A las doce en punto se asustó por la hora y me dejó plantado en la mitad de la pieza, pero no quiso que la acompañara ni a la puerta. A mi hermana le pareció tan extraño, que de algún modo se sintió culpable, y todavía me pregunto si aquel mal ejemplo no tendría algo que ver con su determinación repentina de ingresar en el convento de las salesianas de Medellín. Mercedes y yo, desde aquel día, terminamos por inventarnos un código personal con el cual nos entendíamos sin decirnos nada, y aun sin vernos.
Volví a tener noticias de ella al cabo de un mes, el 22 de enero del año siguiente, con un mensaje escueto que me dejó en El Heraldo: «Mataron a Cayetano». Para nosotros sólo podía ser uno: Cayetano Gentile, nuestro amigo de Sucre, médico inminente, animador de bailes y enamorado de oficio. La versión inmediata fue que lo habían matado a cuchillo dos hermanos de la maestrita de la escuela de Chaparral que le vimos llevar en su caballo. En el curso del día, de telegrama en telegrama, tuve la historia completa.
Todavía no eran tiempos de teléfonos fáciles, y las llamadas personales de larga distancia se tramitaban con telegramas previos. Mi reacción inmediata fue de reportero. Decidí viajar a Sucre para escribirlo, pero en el periódico lo interpretaron como un impulso sentimental. Y hoy lo entiendo, porque ya desde entonces los colombianos nos matábamos los unos a los otros por cualquier motivo, y a veces los inventábamos para matarnos, pero los crímenes pasionales estaban reservados para lujos de ricos en las ciudades. Me pareció que el tema era eterno y empecé a tomar datos de testigos, hasta que mi madre descubrió mis intenciones sigilosas y me rogó que no escribiera el reportaje. Al menos mientras estuviera viva la madre de Cayetano, doña Julieta Chimento, que para colmo de razones era su comadre de sacramento, por ser madrina de bautismo de Hernando, mi hermano número ocho. Su razón -imprescindible en un buen reportaje- era de mucho peso. Dos hermanos de la maestra habían perseguido a Cayetano cuando trató de refugiarse en su casa, pero doña Julieta se había precipitado a cerrar la puerta de la calle, porque creyó que el hijo ya estaba en su dormitorio. Así que el que no pudo entrar fue él, y lo asesinaron a cuchillo contra la puerta cerrada.

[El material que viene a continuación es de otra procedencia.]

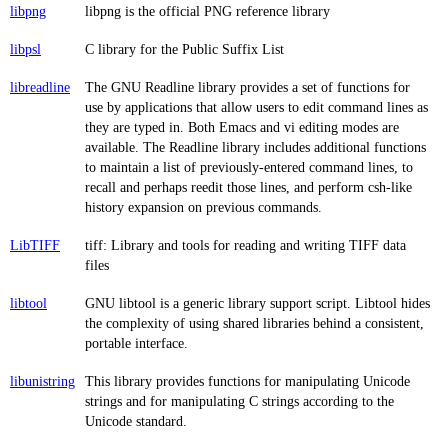
libpng
libpng is the official PNG reference library
libpsl
C library for the Public Suffix List
libreadline
The GNU Readline library provides a set of functions for
use by applications that allow users to edit command lines as
they are typed in. Both Emacs and vi editing modes are
available. The Readline library includes additional functions
to maintain a list of previously-entered command lines, to
recall and perhaps reedit those lines, and perform csh-like
history expansion on previous commands.
LibTIFF
tiff: Library and tools for reading and writing TIFF data
files
libtool
GNU libtool is a generic library support script. Libtool hides
the complexity of using shared libraries behind a consistent,
portable interface.
libunistring
This library provides functions for manipulating Unicode
strings and for manipulating C strings according to the
Unicode standard.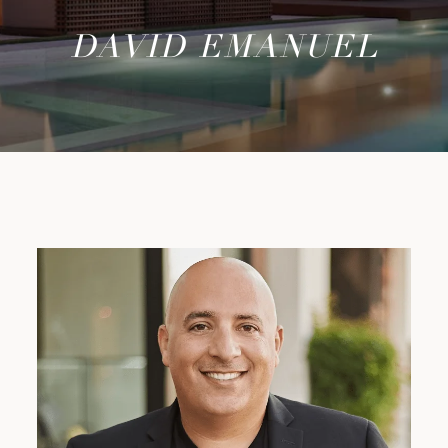
DAVID EMANUEL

Mi reacción inmediata fue sentarme a escribir el reportaje del crimen pero encontré toda clase de trabas. Lo que me interesaba ya no era el crimen mismo sino el tema literario de la responsabilidad colectiva. Pero ningún argumento convenció a mi madre y me pareció una falta de respeto escribir sin su permiso. Sin embargo, desde aquel día no pasó uno en que no me acosaran los deseos de escribirlo. Empezaba a resignarme, muchos años después, mientras esperaba la salida de un avión en el aeropuerto de Argel. La puerta de la sala de primera clase se abrió de repente y entró un príncipe árabe con la túnica inmaculada de su alcurnia y en el puño una hembra espléndida de halcón peregrino, que en vez del capirote de cuero de la cetrería clásica llevaba uno de oro con incrustaciones de diamantes. Por supuesto, me acordé de Cayetano Gentile, que había aprendido de su padre las bellas artes de la altanería, al principio con gavilanes criollos y luego con ejemplares magníficos trasplantados de la Arabia Feliz. En el momento de su muerte tenía en la hacienda una halconera profesional, con dos primas y un torzuelo amaestrados para la caza de perdices, y un neblí escocés adiestrado para la defensa personal. Yo conocía entonces la entrevista histórica que George Plimpton le hizo a Ernest Hemingway en The París Review sobre el proceso de convertir un personaje de la vida real en un personaje de novela. Hemingway le contestó: «Si yo explicara cómo se hace eso, algunas veces sería un manual para los abogados especialistas en casos de difamación». Sin embargo, desde aquella mañana providencial en Argel, mi situación era la contraria: no me sentía con ánimos para seguir viviendo en paz si no escribía la historia de la muerte de Cayetano.